Task goal: Would you restate the entries below word for word, leaving out the images?

Segment Open

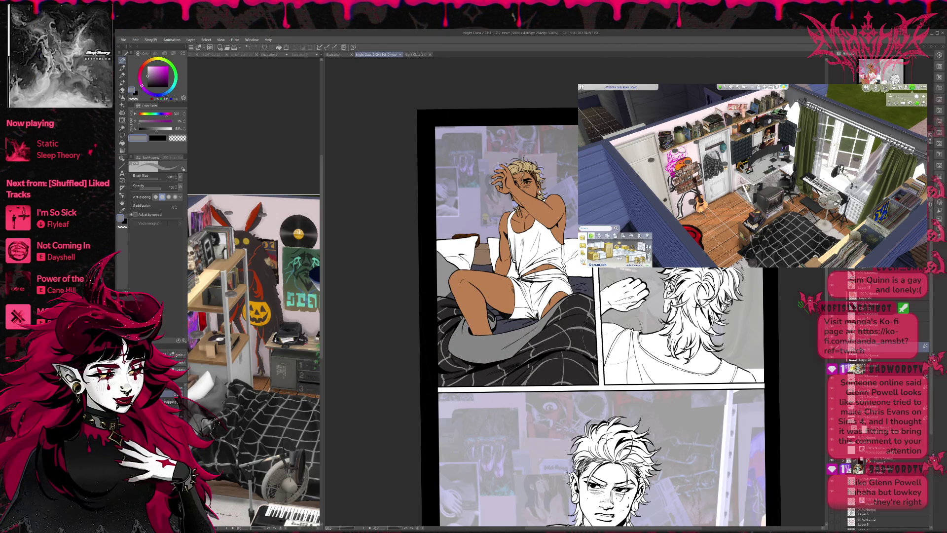
pyautogui.click(273, 428)
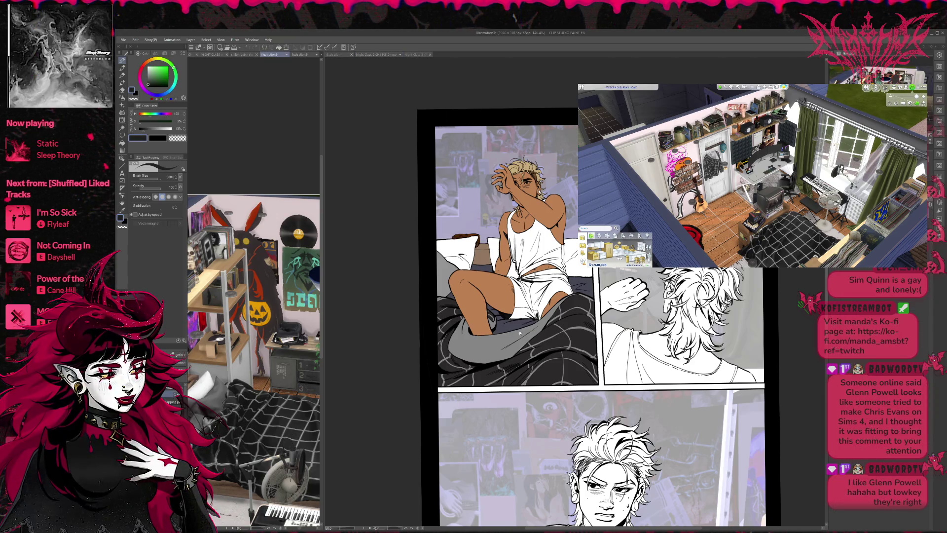
pyautogui.click(423, 370)
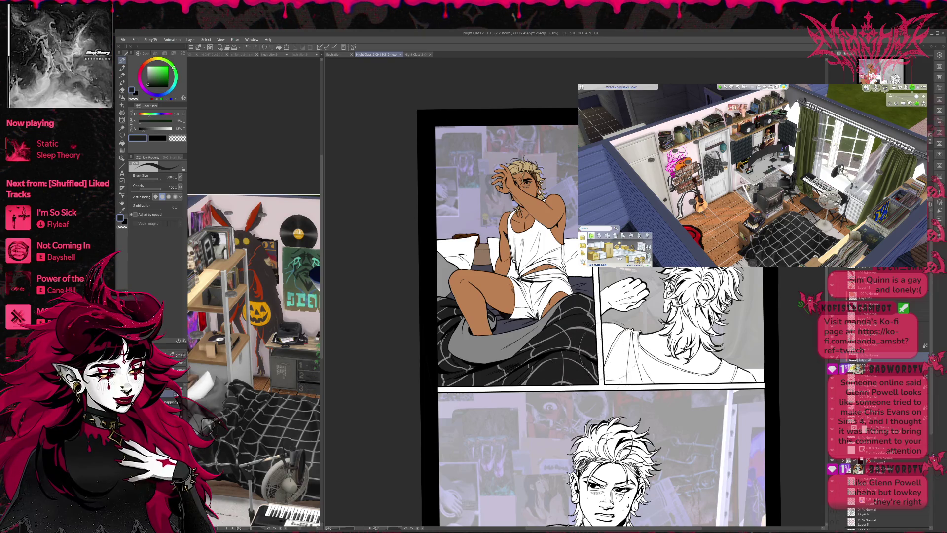
# - Select the right layer and sample a grey-blue from the Illustration2 reference
pyautogui.click(878, 408)
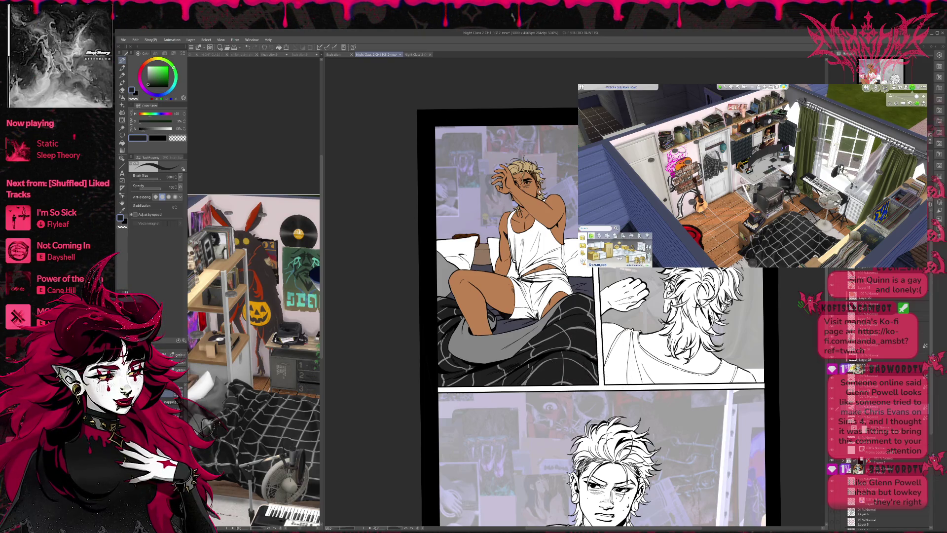
pyautogui.click(878, 378)
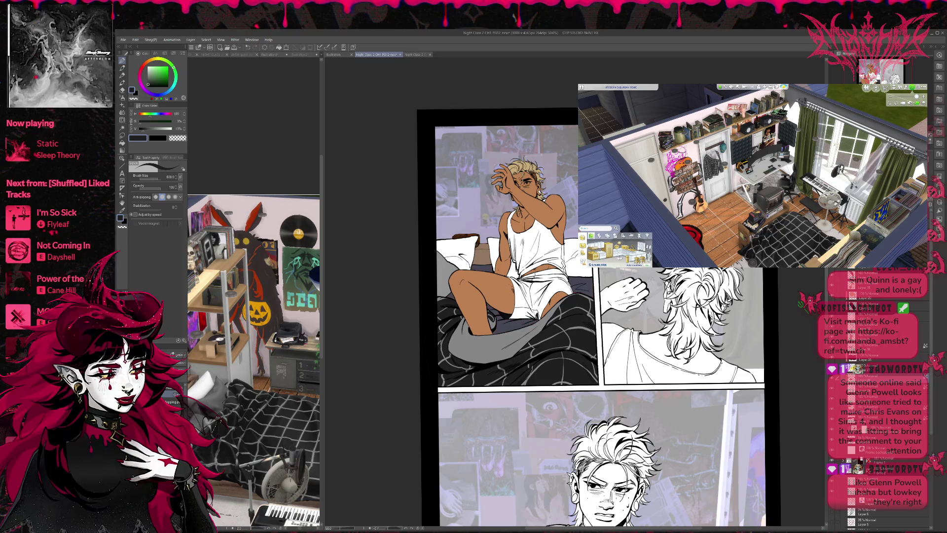
pyautogui.click(235, 398)
pyautogui.keyDown('alt'); pyautogui.click(222, 397); pyautogui.keyUp('alt')
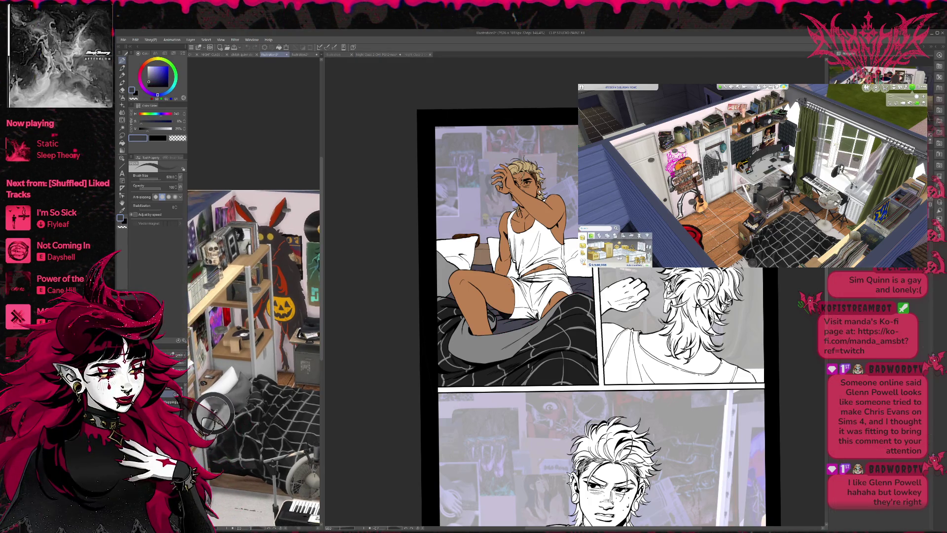
pyautogui.click(484, 331)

Segment Closed

Task response:
pyautogui.click(273, 428)
pyautogui.click(423, 370)
# - Select the right layer and sample a grey-blue from the Illustration2 reference
pyautogui.click(878, 408)
pyautogui.click(878, 378)
pyautogui.click(235, 398)
pyautogui.keyDown('alt'); pyautogui.click(222, 397); pyautogui.keyUp('alt')
pyautogui.click(484, 331)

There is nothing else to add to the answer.